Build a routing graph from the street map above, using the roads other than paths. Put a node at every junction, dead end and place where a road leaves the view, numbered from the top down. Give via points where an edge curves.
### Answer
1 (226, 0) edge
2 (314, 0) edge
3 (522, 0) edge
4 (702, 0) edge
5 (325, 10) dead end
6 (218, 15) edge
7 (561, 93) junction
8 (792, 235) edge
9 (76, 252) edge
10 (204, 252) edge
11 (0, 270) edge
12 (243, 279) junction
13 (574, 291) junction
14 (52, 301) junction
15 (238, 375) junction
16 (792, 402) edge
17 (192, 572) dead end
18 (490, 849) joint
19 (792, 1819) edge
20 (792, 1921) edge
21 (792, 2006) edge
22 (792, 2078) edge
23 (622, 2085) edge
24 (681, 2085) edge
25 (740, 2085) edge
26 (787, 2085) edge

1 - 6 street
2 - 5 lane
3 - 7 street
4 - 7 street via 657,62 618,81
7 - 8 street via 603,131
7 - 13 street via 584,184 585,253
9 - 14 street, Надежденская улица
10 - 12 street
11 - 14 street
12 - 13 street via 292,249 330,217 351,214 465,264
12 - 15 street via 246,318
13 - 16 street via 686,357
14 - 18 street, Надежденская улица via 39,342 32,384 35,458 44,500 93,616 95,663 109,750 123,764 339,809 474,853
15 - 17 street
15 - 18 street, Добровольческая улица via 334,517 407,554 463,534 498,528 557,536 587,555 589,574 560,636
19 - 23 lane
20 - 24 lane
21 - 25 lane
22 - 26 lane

####

# What you are asked to do
For this exercise, repeat the data above exactly.

# Response to this exercise
Build a routing graph from the street map above, using the roads other than paths. Put a node at every junction, dead end and place where a road leaves the view, numbered from the top down. Give via points where an edge curves.
### Answer
1 (226, 0) edge
2 (314, 0) edge
3 (522, 0) edge
4 (702, 0) edge
5 (325, 10) dead end
6 (218, 15) edge
7 (561, 93) junction
8 (792, 235) edge
9 (76, 252) edge
10 (204, 252) edge
11 (0, 270) edge
12 (243, 279) junction
13 (574, 291) junction
14 (52, 301) junction
15 (238, 375) junction
16 (792, 402) edge
17 (192, 572) dead end
18 (490, 849) joint
19 (792, 1819) edge
20 (792, 1921) edge
21 (792, 2006) edge
22 (792, 2078) edge
23 (622, 2085) edge
24 (681, 2085) edge
25 (740, 2085) edge
26 (787, 2085) edge

1 - 6 street
2 - 5 lane
3 - 7 street
4 - 7 street via 657,62 618,81
7 - 8 street via 603,131
7 - 13 street via 584,184 585,253
9 - 14 street, Надежденская улица
10 - 12 street
11 - 14 street
12 - 13 street via 292,249 330,217 351,214 465,264
12 - 15 street via 246,318
13 - 16 street via 686,357
14 - 18 street, Надежденская улица via 39,342 32,384 35,458 44,500 93,616 95,663 109,750 123,764 339,809 474,853
15 - 17 street
15 - 18 street, Добровольческая улица via 334,517 407,554 463,534 498,528 557,536 587,555 589,574 560,636
19 - 23 lane
20 - 24 lane
21 - 25 lane
22 - 26 lane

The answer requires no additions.